### Testo fornito
----------------------------------------
Un modello di sviluppo economico e culturale possibile

Creato il 08 febbraio 2014 da Paopasc @questdecisione
Nel breve momento in cui, stamattina, guardavo Omnibus su La7, parlava il professor Domenico De Masi, sociologo, e diceva due cose: uno, che era profondamente annoiato dalla discussione politica (gossip Berlusconi, Grillo, Renzi), due, che in Italia e addirittura nel mondo manca un modello culturale di riferimento al quale tendere, sia per l'operaio che, più in generale, per la politica. E lamentava, allo stesso tempo, che l'unico modello esistente fosse quello consumistico, di tipo nordamericano, al quale tutti più o meno fanno riferimento quando pensano alla crisi economica e ai modi per risolverla. Due considerazioni sulle quali ci si può trovare d'accordo ma che evidenziano un peccato originale: se è vero che il modello consumistico non è l'unico per attuare la ripresa economica è anche vero, secondo me, che per dare un lavoro e uno stipendio ai disoccupati, e quindi una vita, dobbiamo comunque avere sviluppo economico. E che sia arrivata l'ora che, insieme e forse addirittura prima dello sviluppo economico  ci sia anche il progresso, culturale e scientifico, è un'esigenza inderogabile.
----------------------------------------
### Consegna
Trascrivi parola per parola l'intero testo qui sopra sul modello di sviluppo economico e culturale. L'elenco riportato più avanti non ha alcun ruolo in questo lavoro.

### Dati di origine
----------------------------------------
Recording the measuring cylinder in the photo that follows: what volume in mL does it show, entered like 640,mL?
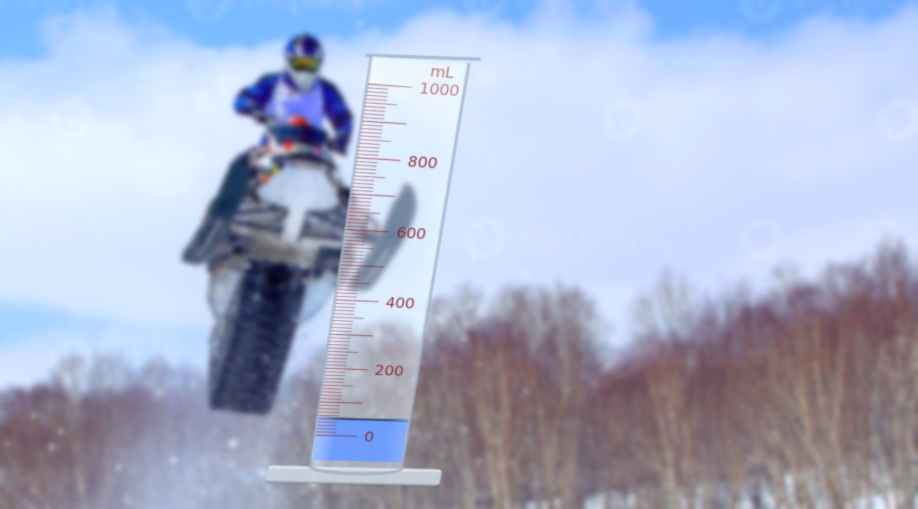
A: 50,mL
----------------------------------------
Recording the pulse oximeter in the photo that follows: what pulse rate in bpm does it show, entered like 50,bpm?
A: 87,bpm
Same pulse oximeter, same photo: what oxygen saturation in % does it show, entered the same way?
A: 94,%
----------------------------------------
### Soluzione del problema
Un modello di sviluppo economico e culturale possibile

Creato il 08 febbraio 2014 da Paopasc @questdecisione
Nel breve momento in cui, stamattina, guardavo Omnibus su La7, parlava il professor Domenico De Masi, sociologo, e diceva due cose: uno, che era profondamente annoiato dalla discussione politica (gossip Berlusconi, Grillo, Renzi), due, che in Italia e addirittura nel mondo manca un modello culturale di riferimento al quale tendere, sia per l'operaio che, più in generale, per la politica. E lamentava, allo stesso tempo, che l'unico modello esistente fosse quello consumistico, di tipo nordamericano, al quale tutti più o meno fanno riferimento quando pensano alla crisi economica e ai modi per risolverla. Due considerazioni sulle quali ci si può trovare d'accordo ma che evidenziano un peccato originale: se è vero che il modello consumistico non è l'unico per attuare la ripresa economica è anche vero, secondo me, che per dare un lavoro e uno stipendio ai disoccupati, e quindi una vita, dobbiamo comunque avere sviluppo economico. E che sia arrivata l'ora che, insieme e forse addirittura prima dello sviluppo economico  ci sia anche il progresso, culturale e scientifico, è un'esigenza inderogabile.